Mein Name sei Bourne, Jason Bourne

Alles bleibt anders: Unter neuem Regisseur knüpft Teil zwei von Robert Ludlums «Bourne»-Trilogie zwar am Vorgänger an, widersetzt sich aber noch konsequenter den modernen Genreformeln.

 

von Sandro Danilo Spadini

Das war ja vorauszusehen: Rund zwei Jahre nachdem mit der Spionageroman-Verfilmung «The Bourne Identity» ein durchaus unerwartet grosser Haufen Geld verdient wurde, kehrt deren Titelheld in Person von Matt Damon auf die Leinwand zurück. Umso folgerichtiger ist die Weitererzählung der Geschichte um die unter Amnesie leidende Ex-CIA-Killermaschine Jason Bourne, als nach dem Erfolg des ersten Teils noch zwei weitere «Bourne»-Romane aus der Feder von Thriller-Spezialist Robert Ludlum der kinematografischen Auswertung harrten. Nun wird solcherlei aber im Allgemeinen mit gemischten Gefühlen entgegengesehen, zumal in der Kinogeschichte nur wenige Sequels aktenkundig sind, die Zeugnis von künstlerischem Sinn und Zweck eines derartigen Unterfangens ablegen. Überdies wurden schon zu oft Serien auf Filmen begründet, die es erst gar nicht verdient hätten, die Lichtspielhäuser dieser Welt heimzusuchen.

*FOLGENDES BEARBEITEN*.
1: Gib den Inhalt der Filmkritik in drei Sätzen wieder.
2: Entnimm der Filmkritik wörtlich die Stelle von „Alles bleibt anders: Unter“ bis einschließlich „den modernen Genreformeln.“.

(Datensatzeinträge)

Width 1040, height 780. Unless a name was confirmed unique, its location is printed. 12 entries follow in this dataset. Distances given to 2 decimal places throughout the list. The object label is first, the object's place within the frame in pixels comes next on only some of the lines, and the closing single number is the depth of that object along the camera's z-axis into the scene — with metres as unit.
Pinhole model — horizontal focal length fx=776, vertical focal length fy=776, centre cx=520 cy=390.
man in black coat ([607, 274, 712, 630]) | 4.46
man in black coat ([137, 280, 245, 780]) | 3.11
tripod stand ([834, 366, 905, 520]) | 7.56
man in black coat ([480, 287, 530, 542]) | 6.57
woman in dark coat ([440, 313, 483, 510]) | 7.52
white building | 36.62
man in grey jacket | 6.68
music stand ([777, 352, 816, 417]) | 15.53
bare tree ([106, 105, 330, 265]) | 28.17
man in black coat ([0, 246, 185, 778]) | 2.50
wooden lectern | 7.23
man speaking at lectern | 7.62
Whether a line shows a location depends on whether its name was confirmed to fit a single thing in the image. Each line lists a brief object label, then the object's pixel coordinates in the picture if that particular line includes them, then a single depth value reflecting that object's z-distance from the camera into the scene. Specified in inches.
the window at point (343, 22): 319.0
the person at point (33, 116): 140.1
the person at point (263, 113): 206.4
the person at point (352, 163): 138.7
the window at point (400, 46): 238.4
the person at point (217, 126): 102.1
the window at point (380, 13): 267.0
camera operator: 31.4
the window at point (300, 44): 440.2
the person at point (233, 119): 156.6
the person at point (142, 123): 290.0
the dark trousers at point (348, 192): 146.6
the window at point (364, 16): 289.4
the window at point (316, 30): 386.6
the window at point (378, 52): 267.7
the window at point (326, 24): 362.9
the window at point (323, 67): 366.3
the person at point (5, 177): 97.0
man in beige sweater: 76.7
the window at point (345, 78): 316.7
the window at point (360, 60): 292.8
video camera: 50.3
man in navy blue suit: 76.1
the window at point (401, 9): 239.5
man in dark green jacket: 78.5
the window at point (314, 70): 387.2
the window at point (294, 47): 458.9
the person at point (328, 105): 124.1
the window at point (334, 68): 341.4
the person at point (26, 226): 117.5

*BEARBEITETE AUFGABEN*.
1: Unter einem neuen Regisseur setzt der zweite Teil von Robert Ludlums «Bourne»-Trilogie den Vorgänger fort, widersetzt sich aber noch konsequenter den modernen Genreformeln. Rund zwei Jahre nach dem unerwartet großen finanziellen Erfolg von «The Bourne Identity» kehrt Jason Bourne, gespielt von Matt Damon, auf die Leinwand zurück, was folgerichtig ist, da noch zwei weitere «Bourne»-Romane auf ihre Verfilmung warteten. Fortsetzungen sieht man allerdings meist mit gemischten Gefühlen entgegen, weil nur wenige Sequels in der Kinogeschichte einen künstlerischen Sinn belegen und schon zu oft Serien auf Filmen aufgebaut wurden, die es nicht verdient hätten.

2:
Alles bleibt anders: Unter neuem Regisseur knüpft Teil zwei von Robert Ludlums «Bourne»-Trilogie zwar am Vorgänger an, widersetzt sich aber noch konsequenter den modernen Genreformeln.